The fact that the “God is dead’ theory was discussed does not preclude that our professors were in agreement. Mine were not. Nor did I have any professors teaching that there was no personal God. My professors did, however, believe that as future ministers we would certainly encounter atheistic beliefs and all sorts of weird thoughts about God.
Perhaps there has never really been a time in history when there were not doubters. Doubting that God exists, doubting that God became flesh and dwelt among us as the Bible states, doubting that God has anything personal to do with mankind. Doubting that Jesus was the Son of God or that he died on a cross to save us from our sins.
Frances Schaeffer, writing in his classic book, “How Should We Then Live?” said, “If God is dead, then everything for which God gives an answer and meaning is dead.” History records that Nietzche lost his physical health to venereal disease. But he literally spent the last 11 years of his life insane and confined to a mental institution. His unbelief and failure to find answers to life’s deepest questions drove him crazy. What a tragedy.
Ironically, Nietzche spent his summers and did much of his work between 1881 to 1888, in the beautiful Village of Sils Maria in the Swiss Engadin on the lovely peninsula of Chaste’ surrounded by some of the most beautiful scenery in the world according to Schaeffer. In such surroundings he was unmoved by the words of David in Psalm 24, “The earth is the Lord’s, and the fulness thereof; the world and they that dwell in it.” And he most certainly overlooked Psalm 53:1, “The fool hath said in his heart, there is no God”

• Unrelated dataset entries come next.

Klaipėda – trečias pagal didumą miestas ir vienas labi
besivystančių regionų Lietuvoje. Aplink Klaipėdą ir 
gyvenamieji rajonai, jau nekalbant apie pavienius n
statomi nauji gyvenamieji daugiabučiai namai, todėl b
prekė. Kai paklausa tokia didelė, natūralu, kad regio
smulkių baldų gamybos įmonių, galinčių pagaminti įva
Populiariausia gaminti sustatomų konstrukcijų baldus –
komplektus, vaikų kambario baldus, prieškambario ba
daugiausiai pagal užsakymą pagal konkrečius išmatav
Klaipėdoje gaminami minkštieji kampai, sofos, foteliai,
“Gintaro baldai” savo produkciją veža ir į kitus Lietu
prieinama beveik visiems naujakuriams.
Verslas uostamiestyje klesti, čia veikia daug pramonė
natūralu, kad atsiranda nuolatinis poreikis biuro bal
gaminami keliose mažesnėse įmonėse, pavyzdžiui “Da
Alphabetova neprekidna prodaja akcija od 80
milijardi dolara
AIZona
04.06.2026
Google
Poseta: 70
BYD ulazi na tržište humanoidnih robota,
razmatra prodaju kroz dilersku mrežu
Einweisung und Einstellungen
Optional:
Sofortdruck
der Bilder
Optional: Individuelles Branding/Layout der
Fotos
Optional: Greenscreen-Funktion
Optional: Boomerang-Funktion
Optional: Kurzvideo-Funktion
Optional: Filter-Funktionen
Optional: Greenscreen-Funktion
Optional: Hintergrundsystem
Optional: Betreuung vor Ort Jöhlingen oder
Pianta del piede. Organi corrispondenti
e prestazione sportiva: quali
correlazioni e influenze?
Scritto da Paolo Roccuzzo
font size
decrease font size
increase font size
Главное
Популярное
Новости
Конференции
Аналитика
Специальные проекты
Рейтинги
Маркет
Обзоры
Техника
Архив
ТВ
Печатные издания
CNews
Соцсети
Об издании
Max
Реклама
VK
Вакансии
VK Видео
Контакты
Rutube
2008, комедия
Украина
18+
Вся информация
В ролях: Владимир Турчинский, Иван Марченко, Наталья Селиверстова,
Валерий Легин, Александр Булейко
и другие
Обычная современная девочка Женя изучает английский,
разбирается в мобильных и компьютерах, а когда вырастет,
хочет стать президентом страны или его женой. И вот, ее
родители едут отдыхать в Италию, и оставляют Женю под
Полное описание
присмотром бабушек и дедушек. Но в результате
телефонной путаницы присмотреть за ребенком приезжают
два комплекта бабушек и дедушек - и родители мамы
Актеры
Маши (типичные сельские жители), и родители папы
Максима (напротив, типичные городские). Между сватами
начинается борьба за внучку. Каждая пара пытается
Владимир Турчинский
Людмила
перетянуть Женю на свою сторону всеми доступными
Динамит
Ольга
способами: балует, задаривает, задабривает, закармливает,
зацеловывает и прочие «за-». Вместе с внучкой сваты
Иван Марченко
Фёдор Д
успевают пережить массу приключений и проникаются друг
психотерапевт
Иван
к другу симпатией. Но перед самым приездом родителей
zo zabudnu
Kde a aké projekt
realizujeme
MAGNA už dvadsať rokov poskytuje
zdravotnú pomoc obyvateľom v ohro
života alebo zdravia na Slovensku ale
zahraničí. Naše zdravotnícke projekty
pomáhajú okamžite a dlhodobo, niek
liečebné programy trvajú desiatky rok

The end of a man like Nietzche is tragic indeed. If you were to go to his beloved summer village today, you would find inscribed on a plaque sealed to a great rock the cry of his hopelessness – a passage he wrote before insanity claimed his mind explaining the profound pain of his heart, a belief he wanted but never found. His message of the dark midnight that claimed his soul ended with the words, “all pleasure seeks eternity – a deep and profound eternity.” How sad!
The soul cries out for a personal God, a living, infinite-personal God. It is such a pity, such a tragedy that anyone looking at God’s creation, seeing his handiwork in the heavens and on earth could even deny the existence of God much less declare that God is dead. Ponder the words of John 1:14 and believe: “The Word was made flesh and dwelt among us, and we beheld his glory, the glory of the only begotten of the Father, full of grace and truth.”